*** Opening of Information given ***

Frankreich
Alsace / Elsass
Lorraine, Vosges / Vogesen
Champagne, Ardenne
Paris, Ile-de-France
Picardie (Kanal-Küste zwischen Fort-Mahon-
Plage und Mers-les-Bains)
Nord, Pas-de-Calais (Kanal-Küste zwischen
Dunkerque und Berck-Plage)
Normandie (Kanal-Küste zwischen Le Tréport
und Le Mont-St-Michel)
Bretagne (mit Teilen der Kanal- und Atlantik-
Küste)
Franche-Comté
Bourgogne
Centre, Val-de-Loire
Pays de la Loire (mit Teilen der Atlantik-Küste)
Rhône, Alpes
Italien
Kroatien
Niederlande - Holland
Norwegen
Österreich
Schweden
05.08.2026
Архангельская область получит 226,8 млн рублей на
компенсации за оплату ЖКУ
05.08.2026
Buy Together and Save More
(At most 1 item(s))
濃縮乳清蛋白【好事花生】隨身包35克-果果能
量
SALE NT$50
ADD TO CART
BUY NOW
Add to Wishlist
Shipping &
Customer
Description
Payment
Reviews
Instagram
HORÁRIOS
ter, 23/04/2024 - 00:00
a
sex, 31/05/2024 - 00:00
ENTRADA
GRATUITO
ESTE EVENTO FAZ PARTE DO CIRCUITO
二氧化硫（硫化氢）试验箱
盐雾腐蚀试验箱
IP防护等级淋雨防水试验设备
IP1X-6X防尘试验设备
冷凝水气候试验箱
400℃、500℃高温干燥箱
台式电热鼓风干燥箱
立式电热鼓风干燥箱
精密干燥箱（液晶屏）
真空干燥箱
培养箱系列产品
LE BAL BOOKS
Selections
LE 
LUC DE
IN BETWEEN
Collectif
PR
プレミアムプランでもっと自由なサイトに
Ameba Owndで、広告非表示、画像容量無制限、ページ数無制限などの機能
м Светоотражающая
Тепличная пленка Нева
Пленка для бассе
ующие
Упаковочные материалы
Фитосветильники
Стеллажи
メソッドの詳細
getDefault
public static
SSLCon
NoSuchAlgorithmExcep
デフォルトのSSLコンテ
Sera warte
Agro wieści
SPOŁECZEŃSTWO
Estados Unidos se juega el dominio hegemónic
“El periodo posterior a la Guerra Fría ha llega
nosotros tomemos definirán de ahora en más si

*** Close of Information given ***

— Required work —
Could you set down every line above exactly as written?

— Result —
Frankreich
Alsace / Elsass
Lorraine, Vosges / Vogesen
Champagne, Ardenne
Paris, Ile-de-France
Picardie (Kanal-Küste zwischen Fort-Mahon-
Plage und Mers-les-Bains)
Nord, Pas-de-Calais (Kanal-Küste zwischen
Dunkerque und Berck-Plage)
Normandie (Kanal-Küste zwischen Le Tréport
und Le Mont-St-Michel)
Bretagne (mit Teilen der Kanal- und Atlantik-
Küste)
Franche-Comté
Bourgogne
Centre, Val-de-Loire
Pays de la Loire (mit Teilen der Atlantik-Küste)
Rhône, Alpes
Italien
Kroatien
Niederlande - Holland
Norwegen
Österreich
Schweden
05.08.2026
Архангельская область получит 226,8 млн рублей на
компенсации за оплату ЖКУ
05.08.2026
Buy Together and Save More
(At most 1 item(s))
濃縮乳清蛋白【好事花生】隨身包35克-果果能
量
SALE NT$50
ADD TO CART
BUY NOW
Add to Wishlist
Shipping &
Customer
Description
Payment
Reviews
Instagram
HORÁRIOS
ter, 23/04/2024 - 00:00
a
sex, 31/05/2024 - 00:00
ENTRADA
GRATUITO
ESTE EVENTO FAZ PARTE DO CIRCUITO
二氧化硫（硫化氢）试验箱
盐雾腐蚀试验箱
IP防护等级淋雨防水试验设备
IP1X-6X防尘试验设备
冷凝水气候试验箱
400℃、500℃高温干燥箱
台式电热鼓风干燥箱
立式电热鼓风干燥箱
精密干燥箱（液晶屏）
真空干燥箱
培养箱系列产品
LE BAL BOOKS
Selections
LE 
LUC DE
IN BETWEEN
Collectif
PR
プレミアムプランでもっと自由なサイトに
Ameba Owndで、広告非表示、画像容量無制限、ページ数無制限などの機能
м Светоотражающая
Тепличная пленка Нева
Пленка для бассе
ующие
Упаковочные материалы
Фитосветильники
Стеллажи
メソッドの詳細
getDefault
public static
SSLCon
NoSuchAlgorithmExcep
デフォルトのSSLコンテ
Sera warte
Agro wieści
SPOŁECZEŃSTWO
Estados Unidos se juega el dominio hegemónic
“El periodo posterior a la Guerra Fría ha llega
nosotros tomemos definirán de ahora en más si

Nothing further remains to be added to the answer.